_WHAT THE EXERCISE ASKS_
Look through the data below for the line with "list [29, 89, 1460, 1012]" and the line with "text_box [550, 216, 740, 601]", then output those two and all lines in between, exactly as written.

_RECORDS FOR THIS TASK_
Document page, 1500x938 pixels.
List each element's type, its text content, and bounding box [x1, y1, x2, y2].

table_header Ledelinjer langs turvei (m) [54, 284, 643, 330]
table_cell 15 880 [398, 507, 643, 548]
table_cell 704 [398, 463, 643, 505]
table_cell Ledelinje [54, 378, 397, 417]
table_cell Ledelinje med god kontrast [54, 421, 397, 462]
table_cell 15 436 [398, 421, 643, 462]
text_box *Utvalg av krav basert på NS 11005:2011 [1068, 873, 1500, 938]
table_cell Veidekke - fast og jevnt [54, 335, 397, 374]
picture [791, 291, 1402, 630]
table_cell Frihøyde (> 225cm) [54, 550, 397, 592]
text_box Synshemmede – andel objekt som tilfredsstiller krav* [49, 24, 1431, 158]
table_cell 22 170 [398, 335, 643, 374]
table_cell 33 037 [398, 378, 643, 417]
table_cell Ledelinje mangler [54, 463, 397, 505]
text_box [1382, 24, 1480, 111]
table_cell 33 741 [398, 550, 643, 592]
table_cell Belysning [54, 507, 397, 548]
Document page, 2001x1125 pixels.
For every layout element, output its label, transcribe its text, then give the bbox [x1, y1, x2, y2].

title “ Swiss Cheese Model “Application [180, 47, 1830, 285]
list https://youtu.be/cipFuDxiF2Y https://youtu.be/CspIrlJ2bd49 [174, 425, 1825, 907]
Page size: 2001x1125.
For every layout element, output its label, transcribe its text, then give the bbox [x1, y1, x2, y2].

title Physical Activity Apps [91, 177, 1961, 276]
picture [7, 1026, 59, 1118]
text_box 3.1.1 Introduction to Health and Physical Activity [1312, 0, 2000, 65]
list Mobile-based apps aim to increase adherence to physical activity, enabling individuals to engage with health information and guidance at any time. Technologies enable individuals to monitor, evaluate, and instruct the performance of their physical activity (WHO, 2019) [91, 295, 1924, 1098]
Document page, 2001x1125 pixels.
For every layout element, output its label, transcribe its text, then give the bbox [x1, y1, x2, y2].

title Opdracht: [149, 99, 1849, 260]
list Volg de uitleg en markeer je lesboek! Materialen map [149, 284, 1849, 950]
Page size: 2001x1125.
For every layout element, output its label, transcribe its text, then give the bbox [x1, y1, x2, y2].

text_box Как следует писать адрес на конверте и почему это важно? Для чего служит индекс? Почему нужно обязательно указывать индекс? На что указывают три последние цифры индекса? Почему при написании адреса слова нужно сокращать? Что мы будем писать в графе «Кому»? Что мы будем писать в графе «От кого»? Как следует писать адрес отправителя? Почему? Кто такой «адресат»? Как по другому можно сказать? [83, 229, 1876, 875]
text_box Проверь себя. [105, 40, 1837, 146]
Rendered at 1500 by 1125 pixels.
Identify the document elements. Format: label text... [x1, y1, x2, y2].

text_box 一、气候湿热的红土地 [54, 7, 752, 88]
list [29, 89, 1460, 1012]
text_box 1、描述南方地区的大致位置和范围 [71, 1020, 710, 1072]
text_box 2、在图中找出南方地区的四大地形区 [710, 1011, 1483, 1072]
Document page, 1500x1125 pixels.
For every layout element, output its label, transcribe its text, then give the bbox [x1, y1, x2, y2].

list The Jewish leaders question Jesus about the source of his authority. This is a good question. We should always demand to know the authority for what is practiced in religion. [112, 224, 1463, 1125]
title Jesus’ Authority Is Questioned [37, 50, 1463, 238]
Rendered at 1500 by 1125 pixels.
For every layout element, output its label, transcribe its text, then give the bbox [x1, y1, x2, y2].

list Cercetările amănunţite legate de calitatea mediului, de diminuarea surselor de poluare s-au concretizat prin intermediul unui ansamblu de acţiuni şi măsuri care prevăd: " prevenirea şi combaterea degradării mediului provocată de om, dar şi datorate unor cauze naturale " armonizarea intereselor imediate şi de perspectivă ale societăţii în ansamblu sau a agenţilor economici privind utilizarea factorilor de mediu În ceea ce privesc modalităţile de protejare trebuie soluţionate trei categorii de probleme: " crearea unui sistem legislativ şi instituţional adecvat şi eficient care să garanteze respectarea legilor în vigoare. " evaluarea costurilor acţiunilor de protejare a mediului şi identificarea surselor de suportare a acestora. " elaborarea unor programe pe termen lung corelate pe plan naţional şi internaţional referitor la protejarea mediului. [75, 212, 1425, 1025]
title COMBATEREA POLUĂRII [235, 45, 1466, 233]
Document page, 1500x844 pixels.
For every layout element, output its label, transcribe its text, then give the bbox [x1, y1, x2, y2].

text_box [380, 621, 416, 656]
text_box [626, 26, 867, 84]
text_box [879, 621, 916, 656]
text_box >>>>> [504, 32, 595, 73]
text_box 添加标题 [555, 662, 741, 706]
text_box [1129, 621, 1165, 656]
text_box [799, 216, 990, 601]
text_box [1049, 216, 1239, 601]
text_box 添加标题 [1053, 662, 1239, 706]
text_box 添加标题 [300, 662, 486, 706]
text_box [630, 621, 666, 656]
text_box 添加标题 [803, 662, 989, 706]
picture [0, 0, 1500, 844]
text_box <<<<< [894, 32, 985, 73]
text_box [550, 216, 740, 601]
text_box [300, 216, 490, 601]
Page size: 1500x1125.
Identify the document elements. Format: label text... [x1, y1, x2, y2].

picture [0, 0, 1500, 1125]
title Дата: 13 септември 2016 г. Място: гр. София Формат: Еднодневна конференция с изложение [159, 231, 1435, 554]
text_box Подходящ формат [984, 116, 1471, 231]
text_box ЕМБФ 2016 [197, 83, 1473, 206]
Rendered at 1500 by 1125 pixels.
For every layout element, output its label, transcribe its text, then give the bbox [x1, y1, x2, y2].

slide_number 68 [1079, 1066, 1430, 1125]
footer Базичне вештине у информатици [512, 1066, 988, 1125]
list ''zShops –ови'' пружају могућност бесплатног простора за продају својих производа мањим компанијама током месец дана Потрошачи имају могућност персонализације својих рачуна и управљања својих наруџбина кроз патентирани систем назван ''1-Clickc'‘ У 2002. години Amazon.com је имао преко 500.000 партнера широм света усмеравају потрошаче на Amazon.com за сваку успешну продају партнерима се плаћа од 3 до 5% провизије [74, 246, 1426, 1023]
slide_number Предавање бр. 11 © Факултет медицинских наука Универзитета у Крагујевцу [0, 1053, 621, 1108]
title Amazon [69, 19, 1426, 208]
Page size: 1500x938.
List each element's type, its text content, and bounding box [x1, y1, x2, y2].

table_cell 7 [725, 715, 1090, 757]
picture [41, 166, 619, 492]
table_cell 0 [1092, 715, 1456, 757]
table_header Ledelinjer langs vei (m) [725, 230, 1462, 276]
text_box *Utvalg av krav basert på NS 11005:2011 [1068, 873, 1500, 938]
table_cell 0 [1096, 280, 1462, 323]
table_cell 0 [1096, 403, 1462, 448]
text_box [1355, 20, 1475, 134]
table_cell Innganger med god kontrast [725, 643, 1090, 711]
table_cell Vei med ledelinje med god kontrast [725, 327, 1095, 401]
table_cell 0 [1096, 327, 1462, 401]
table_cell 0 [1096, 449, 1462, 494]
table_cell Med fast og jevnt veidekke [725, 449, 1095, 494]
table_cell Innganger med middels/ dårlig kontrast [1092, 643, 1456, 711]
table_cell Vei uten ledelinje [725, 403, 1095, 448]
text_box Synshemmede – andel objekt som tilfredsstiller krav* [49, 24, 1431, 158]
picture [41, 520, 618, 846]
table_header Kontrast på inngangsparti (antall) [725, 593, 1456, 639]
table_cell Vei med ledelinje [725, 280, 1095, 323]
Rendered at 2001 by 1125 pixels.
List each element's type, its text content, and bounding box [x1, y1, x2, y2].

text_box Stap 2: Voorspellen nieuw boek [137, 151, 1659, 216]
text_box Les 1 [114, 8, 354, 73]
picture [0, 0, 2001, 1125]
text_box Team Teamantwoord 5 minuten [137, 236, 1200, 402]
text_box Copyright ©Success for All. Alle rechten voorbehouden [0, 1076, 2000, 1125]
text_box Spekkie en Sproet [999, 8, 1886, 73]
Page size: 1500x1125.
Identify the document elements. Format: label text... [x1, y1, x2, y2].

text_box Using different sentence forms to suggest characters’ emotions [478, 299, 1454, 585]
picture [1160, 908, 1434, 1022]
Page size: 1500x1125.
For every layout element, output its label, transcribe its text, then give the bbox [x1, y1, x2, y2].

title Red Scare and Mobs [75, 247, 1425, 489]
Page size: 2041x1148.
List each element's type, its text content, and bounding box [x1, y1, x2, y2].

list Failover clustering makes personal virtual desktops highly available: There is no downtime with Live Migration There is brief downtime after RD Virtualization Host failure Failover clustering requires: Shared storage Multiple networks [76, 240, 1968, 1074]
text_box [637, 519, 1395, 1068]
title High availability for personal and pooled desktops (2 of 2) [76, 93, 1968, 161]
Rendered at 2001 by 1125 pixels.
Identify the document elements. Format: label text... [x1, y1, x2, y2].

_TASK RESULT_
list [29, 89, 1460, 1012]
text_box 1、描述南方地区的大致位置和范围 [71, 1020, 710, 1072]
text_box 2、在图中找出南方地区的四大地形区 [710, 1011, 1483, 1072]
Document page, 1500x1125 pixels.
For every layout element, output its label, transcribe its text, then give the bbox [x1, y1, x2, y2].

list The Jewish leaders question Jesus about the source of his authority. This is a good question. We should always demand to know the authority for what is practiced in religion. [112, 224, 1463, 1125]
title Jesus’ Authority Is Questioned [37, 50, 1463, 238]
Rendered at 1500 by 1125 pixels.
For every layout element, output its label, transcribe its text, then give the bbox [x1, y1, x2, y2].

list Cercetările amănunţite legate de calitatea mediului, de diminuarea surselor de poluare s-au concretizat prin intermediul unui ansamblu de acţiuni şi măsuri care prevăd: " prevenirea şi combaterea degradării mediului provocată de om, dar şi datorate unor cauze naturale " armonizarea intereselor imediate şi de perspectivă ale societăţii în ansamblu sau a agenţilor economici privind utilizarea factorilor de mediu În ceea ce privesc modalităţile de protejare trebuie soluţionate trei categorii de probleme: " crearea unui sistem legislativ şi instituţional adecvat şi eficient care să garanteze respectarea legilor în vigoare. " evaluarea costurilor acţiunilor de protejare a mediului şi identificarea surselor de suportare a acestora. " elaborarea unor programe pe termen lung corelate pe plan naţional şi internaţional referitor la protejarea mediului. [75, 212, 1425, 1025]
title COMBATEREA POLUĂRII [235, 45, 1466, 233]
Document page, 1500x844 pixels.
For every layout element, output its label, transcribe its text, then give the bbox [x1, y1, x2, y2].

text_box [380, 621, 416, 656]
text_box [626, 26, 867, 84]
text_box [879, 621, 916, 656]
text_box >>>>> [504, 32, 595, 73]
text_box 添加标题 [555, 662, 741, 706]
text_box [1129, 621, 1165, 656]
text_box [799, 216, 990, 601]
text_box [1049, 216, 1239, 601]
text_box 添加标题 [1053, 662, 1239, 706]
text_box 添加标题 [300, 662, 486, 706]
text_box [630, 621, 666, 656]
text_box 添加标题 [803, 662, 989, 706]
picture [0, 0, 1500, 844]
text_box <<<<< [894, 32, 985, 73]
text_box [550, 216, 740, 601]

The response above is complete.